Quando retornava com os meus daquele lugar maldito, ouvi a voz do meu amado Senhor. Sim, ela ecoava por todo o Malgaroth, e alcançou os limites do Maphion… pois foi trazida pelas pequenas corujas de Gorath, que em agonia vinham até mim enquanto cavalgávamos pelos campos do Maphion. Eu, que pelo amor ao Uno fendi a essência deturpada do meu próprio filho e de sua contraparte maligna na câmara de Hihjik, Desmolaeh e Drimin, onde com a Canção da Palavra os reduzi à cinza no Gohin, retornava veloz, em socorro de minha casa. Sim, eu sou Melikae de Ziporih, e recebi do próprio Senhor da Cidade Abençoada inteligência para recitar versos e a fúria das batalhas dos ancestrais do meu povo. E escapei da astúcia dos que tramaram contra mim, e prevaleci. E agora, que sou senhor de toda essência arrependida liberta de Dutryor e seus filhos, uso de minha prerrogativa para liderá-los contra o Caos em movimento por amor de Ranemann e de meu irmão Zitri, que pereceu no interior das montanhas do Norte. Pois nem Servatenal e o Quarto Rei puderam contra a mão do Uno que esteve comigo, e fiz da minha castina a Kapele da separada Mitranil, que revelou maravilhas e os  muitos cânticos dos seres abençoados que se escondem ainda em Acheron. Por isso conclamo vós, Sirahih, Draquons, Crafaeins, Farzmih… e toda sorte de criatura tocada pelo dedo e unha de Bel e que foi formada a partir das gotas do Lago da Criação… ouçam agora a canção! Rumem para a última Cidade de Pedra em auxílio do povo heroico que jaz em agonia! Pois venho também com a Legião dos Arrependidos, e nem todo os tentáculos da Serva Loucura e nem o próprio Caos em movimento com suas armas banhadas com seu sangue pútrido prevalecerão naquele dia que está guardado para a glória do Uno e de Ziporih!

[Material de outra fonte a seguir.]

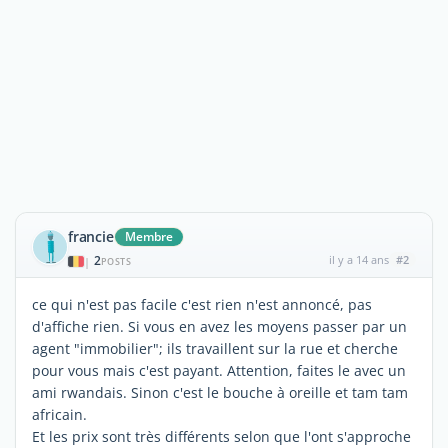
francie
Membre
2
il y a 14 ans
#2
|
POSTS
ce qui n'est pas facile c'est rien n'est annoncé, pas
d'affiche rien. Si vous en avez les moyens passer par un
agent "immobilier"; ils travaillent sur la rue et cherche
pour vous mais c'est payant. Attention, faites le avec un
ami rwandais. Sinon c'est le bouche à oreille et tam tam
africain.
Et les prix sont très différents selon que l'ont s'approche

1 e 2 – Dizem os Antigos que nos tempos heroicos os homens do Malgaroth, doutos em grande sabedoria e força, foram capazes de criar coisas mui grandiosas para assombrar os seus irmãos simples. Assim, tal qual sua grande força, viu-se em Acheron grandes invenções que cortavam pedra, que foram levadas do norte através dos carros inventados por eles.